Investing.com - With the Organization of the Petroleum Exporting Countries preparing to meet later this week, analysts at Morgan Stanley said Tuesday that any coordinated action on cuts is unlikely.
Thursday’s bi-annual OPEC meeting is unlikely to end in anything other than a statement of support for the current condition of oil markets as recent price increases have reduced the urgency for intervention, the U.S. bank said.
After falling to three-year lows earlier this year, oil prices have rebounded and briefly rose above the $50 per barrel level last week, amid indications that the global glut weighing on the market since 2014 is starting to unwind.
Recent forecasts for a rebalancing in oil markets by 2017 and falling non-OPEC supply have also reinforced the currency policy stance, analysts said.

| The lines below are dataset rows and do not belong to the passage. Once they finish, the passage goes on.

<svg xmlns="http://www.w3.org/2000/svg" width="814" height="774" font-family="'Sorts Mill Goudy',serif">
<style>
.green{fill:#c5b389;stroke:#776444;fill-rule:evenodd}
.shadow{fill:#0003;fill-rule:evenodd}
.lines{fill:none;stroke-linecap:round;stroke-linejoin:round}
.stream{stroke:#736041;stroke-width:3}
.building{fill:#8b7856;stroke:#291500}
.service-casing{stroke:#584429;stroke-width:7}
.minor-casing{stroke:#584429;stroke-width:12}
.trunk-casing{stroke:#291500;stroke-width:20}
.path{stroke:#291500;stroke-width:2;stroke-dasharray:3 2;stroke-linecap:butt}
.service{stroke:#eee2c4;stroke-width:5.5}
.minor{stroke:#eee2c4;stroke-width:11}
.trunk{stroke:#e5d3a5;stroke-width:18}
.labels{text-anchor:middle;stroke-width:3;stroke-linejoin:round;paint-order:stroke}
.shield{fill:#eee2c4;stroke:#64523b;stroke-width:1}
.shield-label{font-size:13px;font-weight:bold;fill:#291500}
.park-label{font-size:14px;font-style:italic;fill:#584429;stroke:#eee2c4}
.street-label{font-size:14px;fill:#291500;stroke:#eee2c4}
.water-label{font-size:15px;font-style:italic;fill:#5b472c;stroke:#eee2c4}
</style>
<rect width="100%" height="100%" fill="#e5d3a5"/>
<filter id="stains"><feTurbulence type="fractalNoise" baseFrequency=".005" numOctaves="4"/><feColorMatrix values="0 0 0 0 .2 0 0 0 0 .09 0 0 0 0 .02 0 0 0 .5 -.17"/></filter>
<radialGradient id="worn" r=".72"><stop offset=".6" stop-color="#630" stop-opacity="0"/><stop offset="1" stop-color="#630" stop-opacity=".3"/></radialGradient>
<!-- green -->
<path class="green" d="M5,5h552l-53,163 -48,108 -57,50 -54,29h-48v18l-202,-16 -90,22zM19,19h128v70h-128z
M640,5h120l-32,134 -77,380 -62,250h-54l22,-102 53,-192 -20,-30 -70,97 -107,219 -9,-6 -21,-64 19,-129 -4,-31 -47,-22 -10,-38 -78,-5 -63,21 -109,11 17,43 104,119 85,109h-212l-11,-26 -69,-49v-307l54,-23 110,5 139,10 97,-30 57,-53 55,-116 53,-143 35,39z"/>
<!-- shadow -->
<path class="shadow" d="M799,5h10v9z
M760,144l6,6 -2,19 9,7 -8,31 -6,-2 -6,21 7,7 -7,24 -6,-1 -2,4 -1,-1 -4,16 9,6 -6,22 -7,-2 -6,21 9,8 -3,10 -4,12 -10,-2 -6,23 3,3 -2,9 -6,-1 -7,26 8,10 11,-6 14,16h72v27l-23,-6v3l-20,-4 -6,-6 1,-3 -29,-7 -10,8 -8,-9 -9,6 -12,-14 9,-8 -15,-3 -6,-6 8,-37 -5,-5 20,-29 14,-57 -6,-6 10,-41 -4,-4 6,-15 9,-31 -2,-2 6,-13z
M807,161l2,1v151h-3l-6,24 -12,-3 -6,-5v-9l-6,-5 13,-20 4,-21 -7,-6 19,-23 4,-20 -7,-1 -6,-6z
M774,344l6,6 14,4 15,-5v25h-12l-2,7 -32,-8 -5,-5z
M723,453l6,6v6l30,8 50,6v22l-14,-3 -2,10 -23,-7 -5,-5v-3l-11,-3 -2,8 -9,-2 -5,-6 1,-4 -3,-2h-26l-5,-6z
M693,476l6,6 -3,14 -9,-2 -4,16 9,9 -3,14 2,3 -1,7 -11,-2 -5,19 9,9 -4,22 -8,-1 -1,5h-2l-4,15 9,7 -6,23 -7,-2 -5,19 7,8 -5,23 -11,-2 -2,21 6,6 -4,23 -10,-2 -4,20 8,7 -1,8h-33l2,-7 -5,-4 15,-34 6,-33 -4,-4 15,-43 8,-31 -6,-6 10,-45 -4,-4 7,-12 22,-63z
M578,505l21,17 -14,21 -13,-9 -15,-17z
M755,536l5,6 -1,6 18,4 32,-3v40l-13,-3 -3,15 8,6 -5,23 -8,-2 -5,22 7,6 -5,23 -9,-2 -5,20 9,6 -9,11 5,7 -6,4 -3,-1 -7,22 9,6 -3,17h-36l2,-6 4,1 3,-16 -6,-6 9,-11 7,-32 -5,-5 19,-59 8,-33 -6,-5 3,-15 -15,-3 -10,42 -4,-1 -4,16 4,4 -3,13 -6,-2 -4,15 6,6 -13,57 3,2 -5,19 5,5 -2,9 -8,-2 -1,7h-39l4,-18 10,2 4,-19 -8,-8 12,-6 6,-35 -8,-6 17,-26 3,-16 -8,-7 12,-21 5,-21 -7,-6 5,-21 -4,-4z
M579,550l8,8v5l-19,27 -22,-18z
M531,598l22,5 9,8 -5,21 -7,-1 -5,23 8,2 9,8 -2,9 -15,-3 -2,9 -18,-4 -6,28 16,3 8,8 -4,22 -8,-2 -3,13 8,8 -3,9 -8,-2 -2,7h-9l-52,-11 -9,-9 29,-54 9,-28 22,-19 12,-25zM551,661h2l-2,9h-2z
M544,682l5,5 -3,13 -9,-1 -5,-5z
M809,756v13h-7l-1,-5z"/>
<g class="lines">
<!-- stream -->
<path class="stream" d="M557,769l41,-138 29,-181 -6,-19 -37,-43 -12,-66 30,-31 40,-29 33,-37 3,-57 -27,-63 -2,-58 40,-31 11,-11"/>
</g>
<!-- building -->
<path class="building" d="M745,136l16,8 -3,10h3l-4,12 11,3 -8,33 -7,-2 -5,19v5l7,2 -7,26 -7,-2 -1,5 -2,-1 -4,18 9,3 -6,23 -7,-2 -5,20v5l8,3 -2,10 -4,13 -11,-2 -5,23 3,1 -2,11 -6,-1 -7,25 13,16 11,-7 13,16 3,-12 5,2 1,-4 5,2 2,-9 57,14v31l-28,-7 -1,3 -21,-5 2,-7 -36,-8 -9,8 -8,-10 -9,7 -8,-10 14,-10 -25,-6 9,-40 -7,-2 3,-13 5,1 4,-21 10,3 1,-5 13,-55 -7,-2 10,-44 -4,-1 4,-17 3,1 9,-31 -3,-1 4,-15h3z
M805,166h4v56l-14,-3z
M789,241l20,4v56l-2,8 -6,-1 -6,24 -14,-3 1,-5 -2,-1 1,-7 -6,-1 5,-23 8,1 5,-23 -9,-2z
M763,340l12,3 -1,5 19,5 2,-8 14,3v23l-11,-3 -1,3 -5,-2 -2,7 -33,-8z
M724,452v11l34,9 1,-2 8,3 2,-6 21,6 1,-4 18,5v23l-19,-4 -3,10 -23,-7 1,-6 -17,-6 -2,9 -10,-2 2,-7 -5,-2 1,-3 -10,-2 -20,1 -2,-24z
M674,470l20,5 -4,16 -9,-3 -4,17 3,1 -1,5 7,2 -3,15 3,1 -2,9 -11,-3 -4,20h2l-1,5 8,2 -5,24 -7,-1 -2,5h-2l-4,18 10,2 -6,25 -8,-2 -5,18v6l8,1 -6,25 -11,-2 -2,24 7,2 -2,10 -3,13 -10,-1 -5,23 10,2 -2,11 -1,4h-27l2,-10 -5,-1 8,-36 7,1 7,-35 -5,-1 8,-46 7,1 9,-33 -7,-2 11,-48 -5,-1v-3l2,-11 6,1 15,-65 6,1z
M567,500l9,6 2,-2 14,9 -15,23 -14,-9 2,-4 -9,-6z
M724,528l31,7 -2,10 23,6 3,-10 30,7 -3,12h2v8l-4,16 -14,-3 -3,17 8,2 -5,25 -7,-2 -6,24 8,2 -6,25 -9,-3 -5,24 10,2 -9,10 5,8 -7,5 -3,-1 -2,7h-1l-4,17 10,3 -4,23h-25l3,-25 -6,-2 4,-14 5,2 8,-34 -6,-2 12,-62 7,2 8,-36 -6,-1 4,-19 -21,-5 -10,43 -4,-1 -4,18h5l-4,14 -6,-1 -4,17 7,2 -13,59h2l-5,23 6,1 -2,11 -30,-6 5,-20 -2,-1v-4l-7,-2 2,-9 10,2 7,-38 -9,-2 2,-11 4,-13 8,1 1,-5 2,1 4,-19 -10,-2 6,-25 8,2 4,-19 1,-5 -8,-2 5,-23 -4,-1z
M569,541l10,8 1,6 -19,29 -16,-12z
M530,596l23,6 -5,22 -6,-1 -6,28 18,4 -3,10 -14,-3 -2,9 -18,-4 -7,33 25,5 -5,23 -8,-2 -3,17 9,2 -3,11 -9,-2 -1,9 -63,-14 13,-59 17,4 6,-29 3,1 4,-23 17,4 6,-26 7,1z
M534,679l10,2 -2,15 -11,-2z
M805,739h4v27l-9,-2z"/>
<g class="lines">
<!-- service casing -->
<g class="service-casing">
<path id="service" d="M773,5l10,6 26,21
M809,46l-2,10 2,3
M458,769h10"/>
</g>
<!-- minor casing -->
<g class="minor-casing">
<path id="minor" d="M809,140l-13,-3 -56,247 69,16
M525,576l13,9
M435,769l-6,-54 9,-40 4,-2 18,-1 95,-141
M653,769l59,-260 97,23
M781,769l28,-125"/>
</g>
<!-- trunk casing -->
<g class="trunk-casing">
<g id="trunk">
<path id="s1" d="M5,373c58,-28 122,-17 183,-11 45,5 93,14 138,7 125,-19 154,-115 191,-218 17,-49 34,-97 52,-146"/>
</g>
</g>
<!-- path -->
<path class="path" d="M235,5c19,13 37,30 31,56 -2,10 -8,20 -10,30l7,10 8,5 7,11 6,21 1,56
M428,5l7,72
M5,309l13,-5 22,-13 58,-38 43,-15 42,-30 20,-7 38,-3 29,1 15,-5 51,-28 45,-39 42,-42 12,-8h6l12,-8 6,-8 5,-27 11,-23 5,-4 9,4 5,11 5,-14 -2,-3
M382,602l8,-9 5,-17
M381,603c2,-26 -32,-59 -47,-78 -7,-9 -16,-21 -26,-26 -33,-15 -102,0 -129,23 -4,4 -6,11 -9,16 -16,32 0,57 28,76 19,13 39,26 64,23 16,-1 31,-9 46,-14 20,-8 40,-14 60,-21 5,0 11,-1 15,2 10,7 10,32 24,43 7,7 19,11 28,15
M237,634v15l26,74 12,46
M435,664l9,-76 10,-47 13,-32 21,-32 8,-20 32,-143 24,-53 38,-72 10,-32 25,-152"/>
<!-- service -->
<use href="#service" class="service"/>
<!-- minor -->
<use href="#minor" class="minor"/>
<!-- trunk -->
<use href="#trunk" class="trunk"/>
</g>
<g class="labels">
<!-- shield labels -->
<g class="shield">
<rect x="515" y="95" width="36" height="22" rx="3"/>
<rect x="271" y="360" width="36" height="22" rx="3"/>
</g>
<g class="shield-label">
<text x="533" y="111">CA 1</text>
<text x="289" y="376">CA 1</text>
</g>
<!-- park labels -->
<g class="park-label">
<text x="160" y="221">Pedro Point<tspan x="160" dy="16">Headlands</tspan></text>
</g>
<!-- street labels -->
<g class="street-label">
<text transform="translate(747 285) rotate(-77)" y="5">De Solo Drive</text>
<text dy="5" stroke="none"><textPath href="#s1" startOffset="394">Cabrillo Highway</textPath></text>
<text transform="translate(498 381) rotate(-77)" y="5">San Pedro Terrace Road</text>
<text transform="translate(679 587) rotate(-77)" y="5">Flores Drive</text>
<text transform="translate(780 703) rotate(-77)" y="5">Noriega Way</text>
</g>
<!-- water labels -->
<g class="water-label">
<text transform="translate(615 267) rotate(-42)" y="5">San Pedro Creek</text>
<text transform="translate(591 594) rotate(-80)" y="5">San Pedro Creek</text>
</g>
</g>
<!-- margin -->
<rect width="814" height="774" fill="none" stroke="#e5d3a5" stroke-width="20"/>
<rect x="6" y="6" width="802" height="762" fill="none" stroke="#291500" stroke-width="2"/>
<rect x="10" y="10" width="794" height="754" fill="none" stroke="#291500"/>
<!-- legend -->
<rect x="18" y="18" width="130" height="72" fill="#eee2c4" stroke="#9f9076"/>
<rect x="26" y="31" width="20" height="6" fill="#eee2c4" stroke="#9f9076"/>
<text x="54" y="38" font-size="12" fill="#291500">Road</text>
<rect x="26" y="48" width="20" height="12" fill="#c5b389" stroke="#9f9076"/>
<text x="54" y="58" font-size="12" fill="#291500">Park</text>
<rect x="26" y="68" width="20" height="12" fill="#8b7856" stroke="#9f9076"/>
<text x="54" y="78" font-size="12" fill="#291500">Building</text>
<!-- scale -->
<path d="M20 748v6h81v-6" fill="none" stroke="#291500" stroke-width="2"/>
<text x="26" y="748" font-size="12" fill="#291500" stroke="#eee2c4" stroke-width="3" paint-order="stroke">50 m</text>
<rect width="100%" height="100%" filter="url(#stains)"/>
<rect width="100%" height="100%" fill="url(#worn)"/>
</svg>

OPEC, whose members pump more than a third of world’s oil, is not expected to change its output quota of 31.5m barrels a day.
Morgan Stanley noted that Saudi Arabia’s comments on oil markets and OPEC’S role, as well as Iran’s production outlook and oil policy would be of particular interest.
Khalid al-Falih was appointed as Saudi Arabia’s new energy minister this month as Riyadh unveiled radical plans to overhaul the kingdom’s economy and dramatically reduce its dependence on oil.
The planned reforms, which include selling shares of the national oil company, Saudi Arabian Oil, or Aramco, represent a shift away from the kingdom’s commitment to OPEC and global oil markets towards domestic economic goals.
OPEC failed to reach an agreement on a production freeze with non-OPEC countries in April after Saudi Arabia, the world’s largest exporter, said it would not participate as long as Iran continued to raise its output towards pre-sanction levels.
Iran has repeatedly said it wants to return to output levels it had prior to Western sanctions over its nuclear program.
Morgan Stanley also said that low expectations and limited positioning ahead of the meeting suggested that any surprise could have an outsized impact, noting that implied volatility has fallen going into the meeting.